▸ **EXERCISE DESCRIPTION**
Write down nothing except how many lines in the entries contain "Condições".

Saved entries:
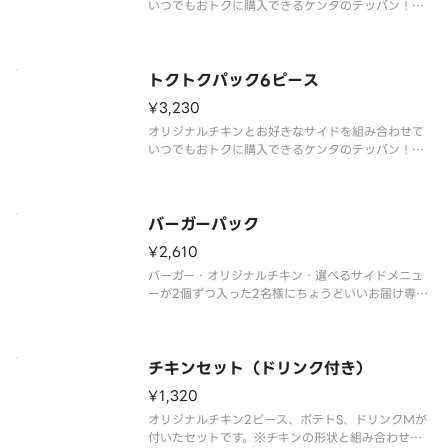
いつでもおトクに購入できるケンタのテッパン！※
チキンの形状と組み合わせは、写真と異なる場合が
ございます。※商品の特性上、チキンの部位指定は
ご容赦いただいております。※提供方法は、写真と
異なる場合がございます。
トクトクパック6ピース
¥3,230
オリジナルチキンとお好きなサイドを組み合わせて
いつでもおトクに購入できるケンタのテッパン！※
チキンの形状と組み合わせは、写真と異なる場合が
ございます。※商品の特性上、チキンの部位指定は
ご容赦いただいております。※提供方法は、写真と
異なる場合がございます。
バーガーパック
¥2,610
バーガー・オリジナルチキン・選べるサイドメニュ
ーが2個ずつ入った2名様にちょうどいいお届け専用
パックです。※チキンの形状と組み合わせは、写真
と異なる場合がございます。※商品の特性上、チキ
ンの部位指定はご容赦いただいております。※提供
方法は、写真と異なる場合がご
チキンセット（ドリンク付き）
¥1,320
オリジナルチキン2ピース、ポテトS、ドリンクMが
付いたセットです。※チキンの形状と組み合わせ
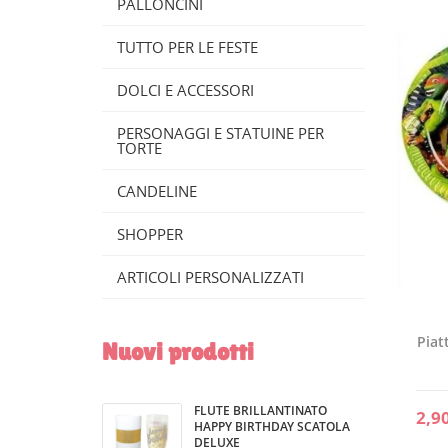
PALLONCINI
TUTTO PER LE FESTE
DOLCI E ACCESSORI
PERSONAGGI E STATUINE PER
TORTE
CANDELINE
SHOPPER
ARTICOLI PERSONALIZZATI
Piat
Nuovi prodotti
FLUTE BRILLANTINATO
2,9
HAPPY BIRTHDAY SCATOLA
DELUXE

...

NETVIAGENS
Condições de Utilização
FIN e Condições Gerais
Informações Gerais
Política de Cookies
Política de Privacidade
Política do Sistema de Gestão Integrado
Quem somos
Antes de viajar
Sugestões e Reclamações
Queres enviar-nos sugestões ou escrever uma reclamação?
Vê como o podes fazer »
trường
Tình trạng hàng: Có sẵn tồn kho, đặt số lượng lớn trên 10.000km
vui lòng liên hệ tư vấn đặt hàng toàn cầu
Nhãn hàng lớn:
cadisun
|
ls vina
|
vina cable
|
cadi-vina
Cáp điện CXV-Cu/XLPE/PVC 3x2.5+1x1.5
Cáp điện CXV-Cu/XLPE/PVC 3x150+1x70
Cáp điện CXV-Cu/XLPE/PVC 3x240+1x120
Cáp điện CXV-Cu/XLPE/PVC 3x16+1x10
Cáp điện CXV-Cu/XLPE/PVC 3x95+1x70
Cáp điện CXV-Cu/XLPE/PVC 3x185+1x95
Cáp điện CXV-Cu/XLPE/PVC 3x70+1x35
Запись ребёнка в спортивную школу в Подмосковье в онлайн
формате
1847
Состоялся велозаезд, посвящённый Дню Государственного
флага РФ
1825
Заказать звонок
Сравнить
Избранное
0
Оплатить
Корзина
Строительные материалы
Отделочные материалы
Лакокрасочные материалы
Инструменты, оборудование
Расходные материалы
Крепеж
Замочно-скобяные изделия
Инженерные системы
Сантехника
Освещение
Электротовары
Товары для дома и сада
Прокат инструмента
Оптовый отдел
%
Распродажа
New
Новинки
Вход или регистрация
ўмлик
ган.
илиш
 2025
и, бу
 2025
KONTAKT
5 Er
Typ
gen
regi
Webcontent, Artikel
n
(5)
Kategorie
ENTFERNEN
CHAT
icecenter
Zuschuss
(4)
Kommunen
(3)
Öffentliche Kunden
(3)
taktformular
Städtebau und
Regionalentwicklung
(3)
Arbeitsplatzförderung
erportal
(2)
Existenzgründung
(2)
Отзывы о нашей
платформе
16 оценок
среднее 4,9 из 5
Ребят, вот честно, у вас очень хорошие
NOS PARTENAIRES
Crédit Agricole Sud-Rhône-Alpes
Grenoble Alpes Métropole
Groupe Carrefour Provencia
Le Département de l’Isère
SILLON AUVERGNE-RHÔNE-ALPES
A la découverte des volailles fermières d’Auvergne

---

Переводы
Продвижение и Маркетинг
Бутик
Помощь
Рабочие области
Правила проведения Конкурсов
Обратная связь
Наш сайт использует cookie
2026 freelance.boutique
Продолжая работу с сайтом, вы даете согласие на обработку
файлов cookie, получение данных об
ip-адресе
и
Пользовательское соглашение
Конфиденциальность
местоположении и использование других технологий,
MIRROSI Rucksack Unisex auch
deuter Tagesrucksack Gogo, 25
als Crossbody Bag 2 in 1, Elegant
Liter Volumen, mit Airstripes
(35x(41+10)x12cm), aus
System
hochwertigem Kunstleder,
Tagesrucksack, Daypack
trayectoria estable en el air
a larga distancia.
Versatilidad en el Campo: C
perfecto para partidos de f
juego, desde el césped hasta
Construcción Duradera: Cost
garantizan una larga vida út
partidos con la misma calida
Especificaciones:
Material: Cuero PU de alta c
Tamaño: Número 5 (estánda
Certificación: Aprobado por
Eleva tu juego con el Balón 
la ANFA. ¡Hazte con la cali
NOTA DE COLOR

▸ **SOLUTION TO THE EXERCISE**
2